We are relocating out of state and have decided to list our well cared for home and land on here first. 

Located 30 minutes west of Tulsa.

Beautiful 20 acres with pond, year round creek, seasonal creek, fenced and crossed fenced with multiple pastures for rotational grazing. All fencing is less than 5 yrs old. 140 x 170' riding arena, private riding trails, several outbuildings including pole barns and run-in shelters with stalls, chicken coop and large yard, 60 x 150' garden area (no chemical fertilizers ever used). Fruit and Nut trees; 2 varieties of Apple, Peaches, Nectarines, Pecans, Black Walnuts. Deep well with excellent water, septic system (5 yrs old). House is a 1999 Palm Harbor home, 32 x 80', 4 bd/3 full baths, fireplace, stainless appliances only a year old, new carpet, vaulted ceilings, absolutely stunning home in excellent condition. Huge open floor plan. Large front deck completed 2 months ago. Too much more to list. 

Homestead exemption. Annual prop tax is around $950. 

Property has been developed (by us) as a horse boarding and training facility but is well suited for any livestock endeavors. 

$199,000. No owner financing or rent to own. We are installing a permanent foundation to the double wide within the next 30 days, so the farm will qualify for conventional financing. NOTE: It will NOT qualify for FHA.

Serious inquiries only PLEASE via PM. Photos are available. Realtors may also contact us. Thank you.


----------



## joshp (Aug 9, 2007)

Bump. Price reduced to $155K.


----------



## beowoulf90 (Jan 13, 2004)

Some photos would be helpful..
Our oldest daughter and SIL are in the Barttlesville area and my want to look at it.


----------



## joshp (Aug 9, 2007)

Here is the craigslist link with many photos: http://stillwater.craigslist.org/reo/4221556101.html Also, we do not live in Stillwater.
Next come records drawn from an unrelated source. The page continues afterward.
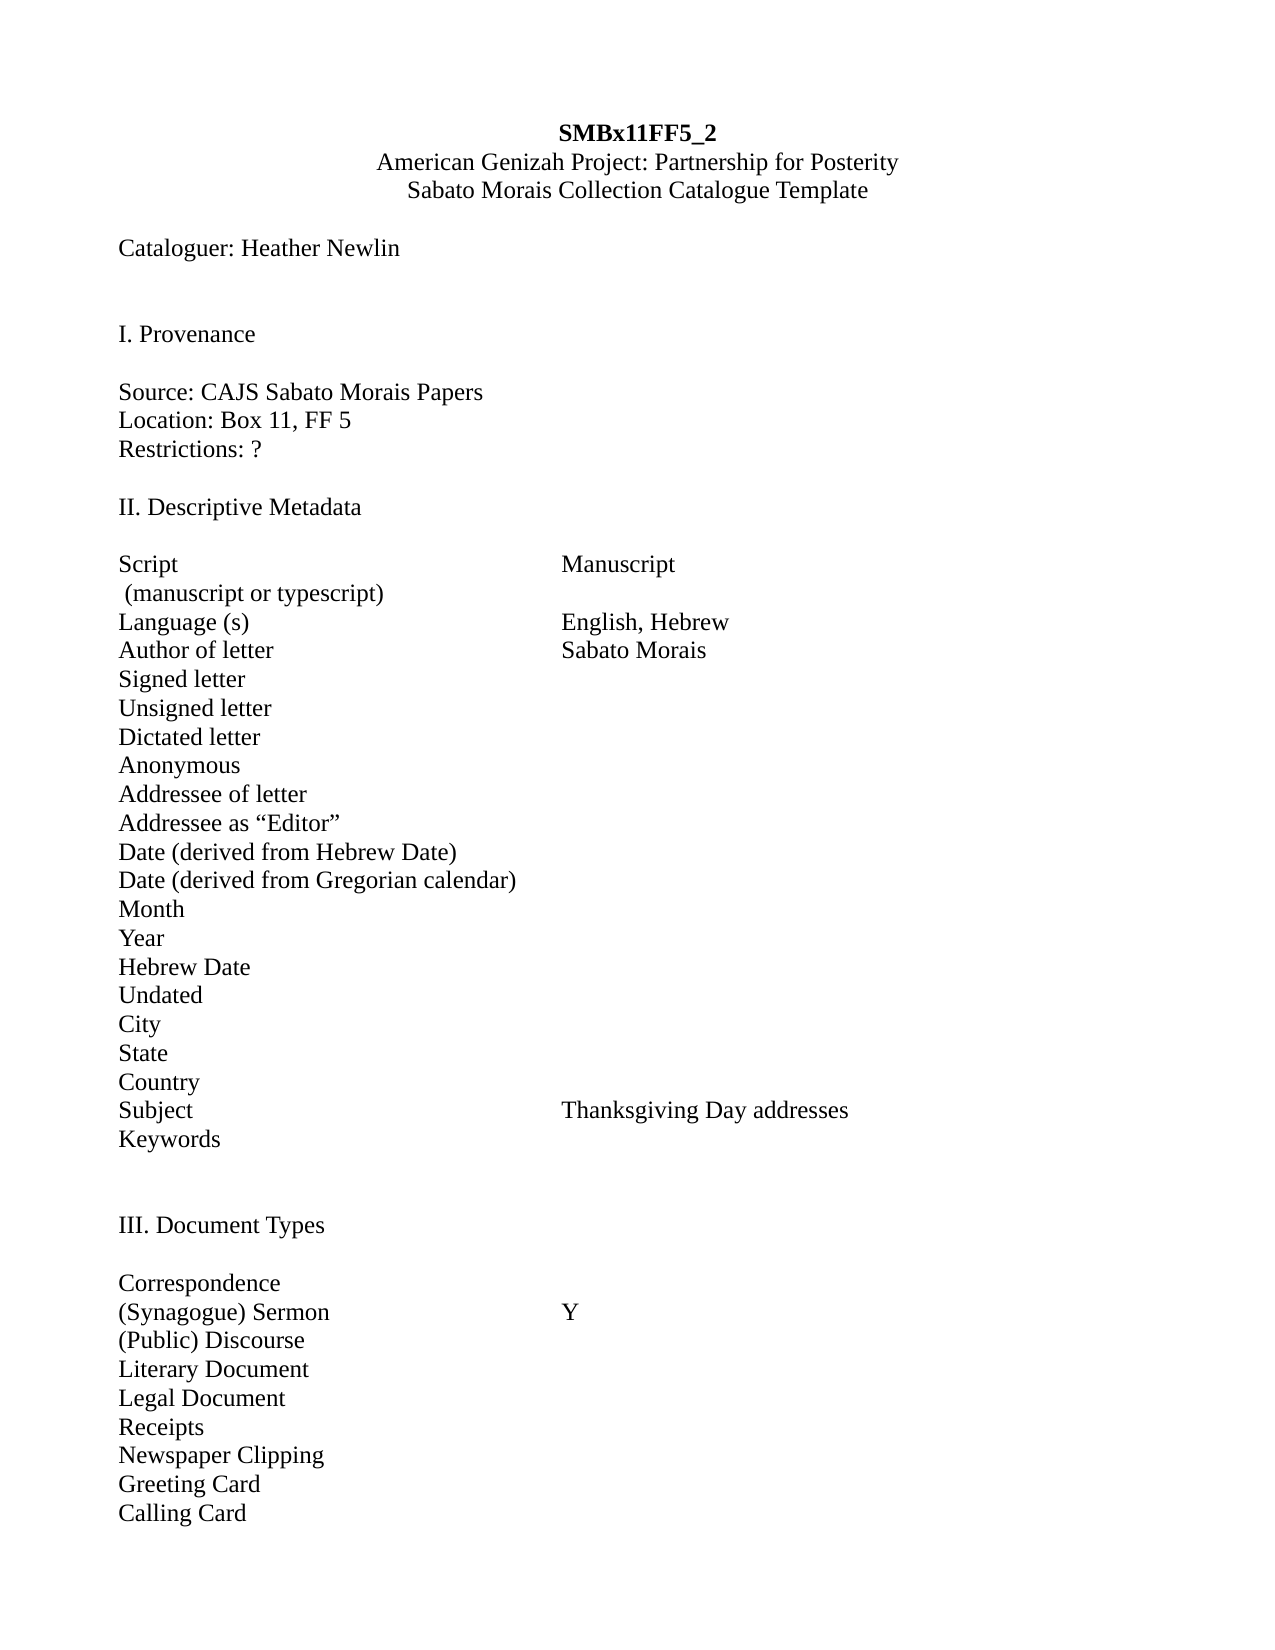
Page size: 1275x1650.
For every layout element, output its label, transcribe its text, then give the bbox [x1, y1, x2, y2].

text Subject Thanksgiving Day addresses [118, 1096, 1157, 1124]
text Undated [118, 981, 1157, 1009]
text Calling Card [118, 1498, 1157, 1527]
text Month [118, 894, 1157, 923]
text City [118, 1009, 1157, 1038]
text III. Document Types [118, 1211, 1157, 1239]
text Location: Box 11, FF 5 [118, 406, 1157, 434]
text Hebrew Date [118, 952, 1157, 981]
text II. Descriptive Metadata [118, 492, 1157, 521]
text Greeting Card [118, 1469, 1157, 1498]
text Addressee as “Editor” [118, 808, 1157, 837]
text (manuscript or typescript) [118, 578, 1157, 607]
text Year [118, 923, 1157, 952]
text Country [118, 1067, 1157, 1096]
text Anonymous [118, 751, 1157, 779]
text Receipts [118, 1412, 1157, 1441]
text (Public) Discourse [118, 1326, 1157, 1354]
text SMBx11FF5_2 [118, 118, 1157, 147]
text Restrictions: ? [118, 434, 1157, 463]
text (Synagogue) Sermon Y [118, 1297, 1157, 1326]
text Sabato Morais Collection Catalogue Template [118, 176, 1157, 204]
text Script Manuscript [118, 549, 1157, 578]
text Correspondence [118, 1268, 1157, 1297]
text Date (derived from Gregorian calendar) [118, 866, 1157, 894]
text I. Provenance [118, 319, 1157, 348]
text Signed letter [118, 664, 1157, 693]
text Language (s) English, Hebrew [118, 607, 1157, 636]
text American Genizah Project: Partnership for Posterity [118, 147, 1157, 176]
text State [118, 1038, 1157, 1067]
text Unsigned letter [118, 693, 1157, 722]
text Dictated letter [118, 722, 1157, 751]
text Legal Document [118, 1383, 1157, 1412]
text Literary Document [118, 1354, 1157, 1383]
text Author of letter Sabato Morais [118, 636, 1157, 664]
text Date (derived from Hebrew Date) [118, 837, 1157, 866]
text Addressee of letter [118, 779, 1157, 808]
text Cataloguer: Heather Newlin [118, 233, 1157, 262]
text Source: CAJS Sabato Morais Papers [118, 377, 1157, 406]
text Keywords [118, 1124, 1157, 1153]
text Newspaper Clipping [118, 1441, 1157, 1469]
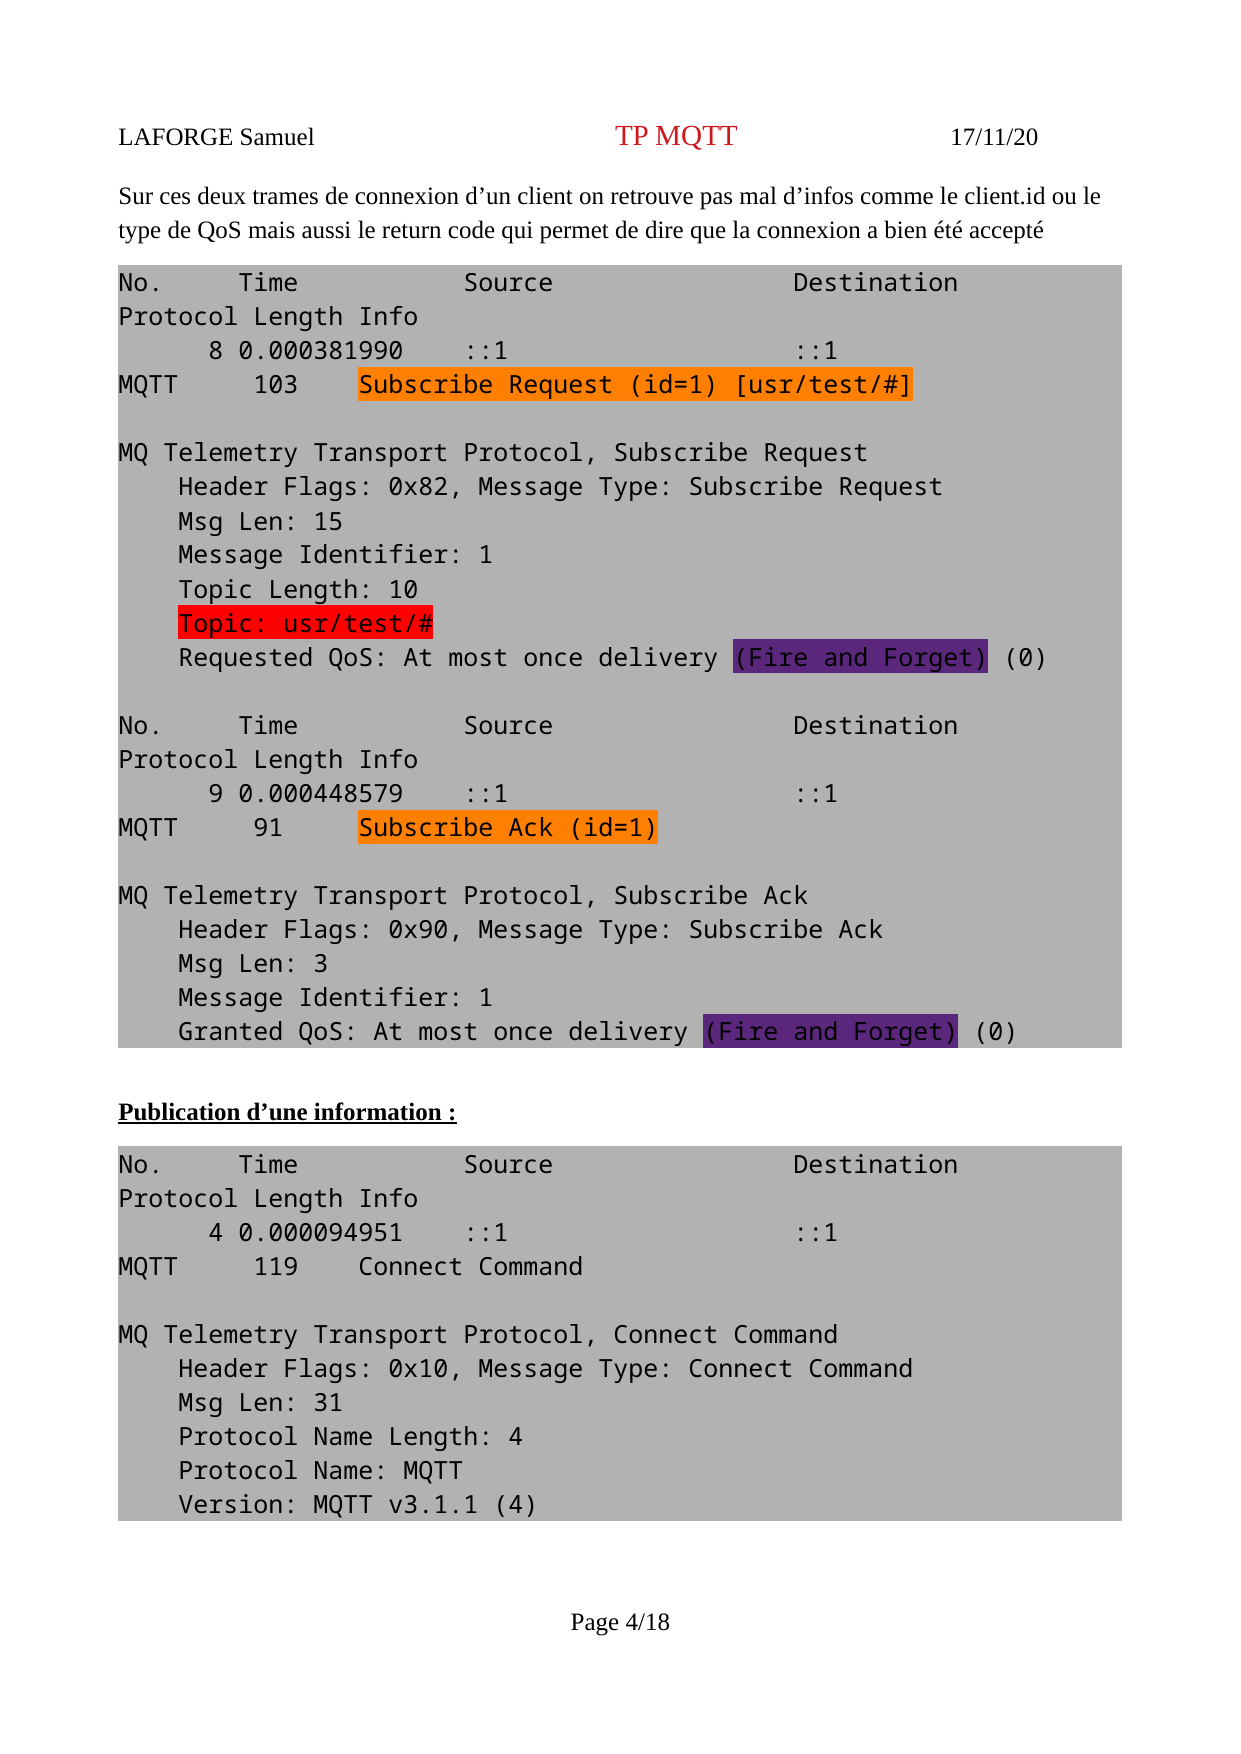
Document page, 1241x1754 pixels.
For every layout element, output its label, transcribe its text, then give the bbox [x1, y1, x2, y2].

text Header Flags: 0x90, Message Type: Subscribe Ack [118, 912, 1122, 946]
text MQ Telemetry Transport Protocol, Subscribe Ack [118, 878, 1122, 912]
text Message Identifier: 1 [118, 537, 1122, 571]
text Header Flags: 0x82, Message Type: Subscribe Request [118, 469, 1122, 503]
text Topic Length: 10 [118, 571, 1122, 605]
text Msg Len: 15 [118, 503, 1122, 537]
text Topic: usr/test/# [118, 605, 1122, 639]
text 9 0.000448579 ::1 ::1 MQTT 91 Subscribe Ack (id=1) [118, 776, 1122, 844]
text 4 0.000094951 ::1 ::1 MQTT 119 Connect Command [118, 1214, 1122, 1282]
text Protocol Name Length: 4 [118, 1419, 1122, 1453]
text Msg Len: 31 [118, 1385, 1122, 1419]
text Sur ces deux trames de connexion d’un client on retrouve pas mal d’infos comme le client.id ou le type de QoS mais aussi le return code qui permet de dire que la connexion a bien été accepté [118, 181, 1122, 244]
text No. Time Source Destination Protocol Length Info [118, 265, 1122, 333]
text Header Flags: 0x10, Message Type: Connect Command [118, 1351, 1122, 1385]
text Version: MQTT v3.1.1 (4) [118, 1487, 1122, 1521]
text Msg Len: 3 [118, 946, 1122, 980]
text Granted QoS: At most once delivery (Fire and Forget) (0) [118, 1014, 1122, 1048]
text Protocol Name: MQTT [118, 1453, 1122, 1487]
text No. Time Source Destination Protocol Length Info [118, 707, 1122, 776]
text No. Time Source Destination Protocol Length Info [118, 1146, 1122, 1214]
text MQ Telemetry Transport Protocol, Subscribe Request [118, 435, 1122, 469]
text Publication d’une information : [118, 1097, 1122, 1126]
text 8 0.000381990 ::1 ::1 MQTT 103 Subscribe Request (id=1) [usr/test/#] [118, 333, 1122, 401]
text Message Identifier: 1 [118, 980, 1122, 1014]
text MQ Telemetry Transport Protocol, Connect Command [118, 1317, 1122, 1351]
text Requested QoS: At most once delivery (Fire and Forget) (0) [118, 639, 1122, 673]
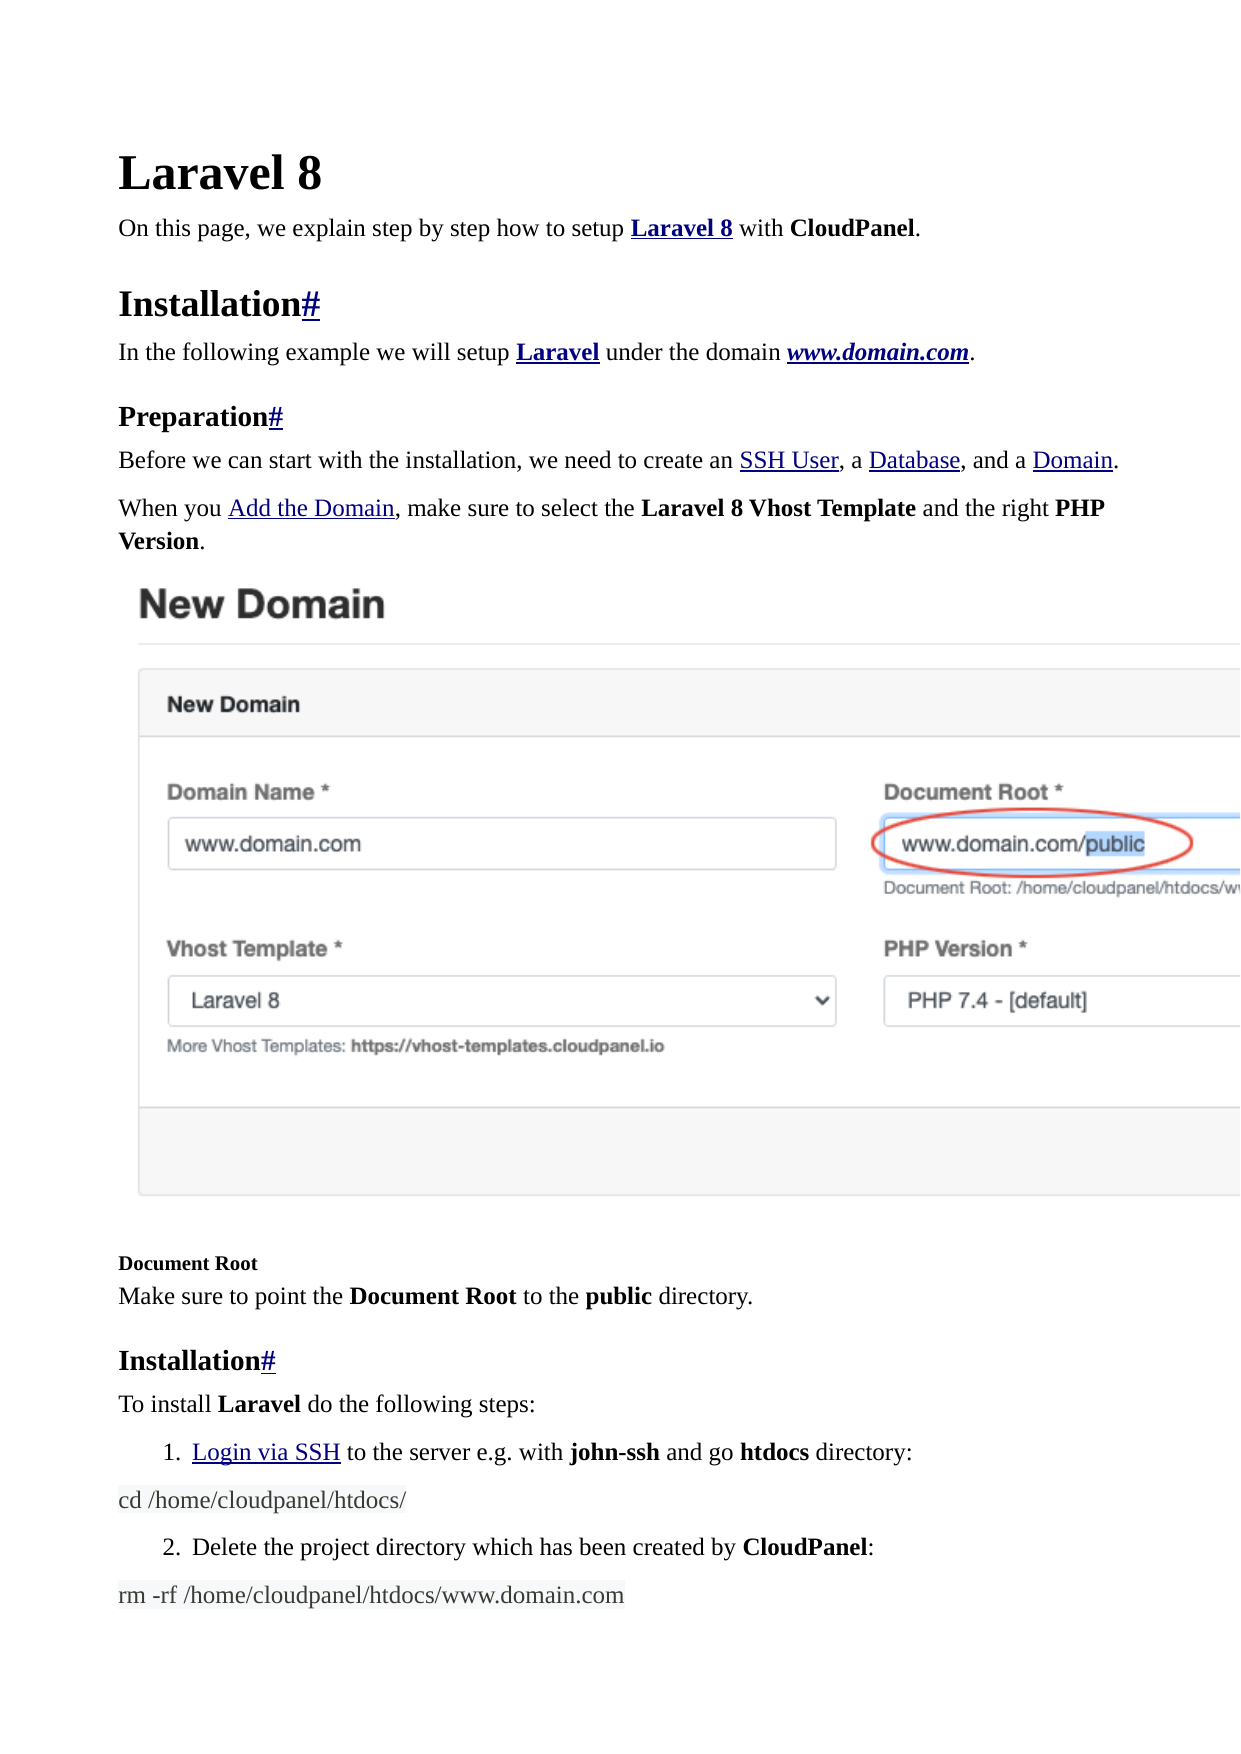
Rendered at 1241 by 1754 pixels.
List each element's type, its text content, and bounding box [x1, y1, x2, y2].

text To install Laravel do the following steps: [118, 1389, 1122, 1418]
text rm -rf /home/cloudpanel/htdocs/www.domain.com [118, 1580, 1122, 1609]
text Before we can start with the installation, we need to create an SSH User, a Database, and a Domain. [118, 445, 1122, 474]
picture [118, 573, 1241, 1215]
subtitle Preparation# [118, 399, 1122, 433]
subtitle Laravel 8 [118, 143, 1122, 201]
text When you Add the Domain, make sure to select the Laravel 8 Vhost Template and the right PHP Version. [118, 493, 1122, 555]
subtitle Document Root [118, 1251, 1122, 1275]
text cd /home/cloudpanel/htdocs/ [118, 1485, 1122, 1513]
list Login via SSH to the server e.g. with john-ssh and go htdocs directory: [162, 1437, 1122, 1466]
list Delete the project directory which has been created by CloudPanel: [162, 1532, 1122, 1561]
text In the following example we will setup Laravel under the domain www.domain.com. [118, 337, 1122, 366]
text Make sure to point the Document Root to the public directory. [118, 1281, 1122, 1310]
subtitle Installation# [118, 1343, 1122, 1377]
subtitle Installation# [118, 282, 1122, 325]
text On this page, we explain step by step how to setup Laravel 8 with CloudPanel. [118, 213, 1122, 242]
I posted it there instead of Tulsa because of all of the spammers.


----------



## beowoulf90 (Jan 13, 2004)

Thank you,

I sent them the link.


----------



## Leister Square (Feb 7, 2010)

how many acres are woods, if any?


----------



## joshp (Aug 9, 2007)

Leister Square said:


> how many acres are woods, if any?


I would guess about 30-35% of the 20 acres? The wooded areas are maintained and include private riding trails. Trees are mostly oak, hackberry, hickory, and a few cedars. Plenty of firewood available.


----------



## joshp (Aug 9, 2007)

SOLD.


Mods please delete if you see this.


----------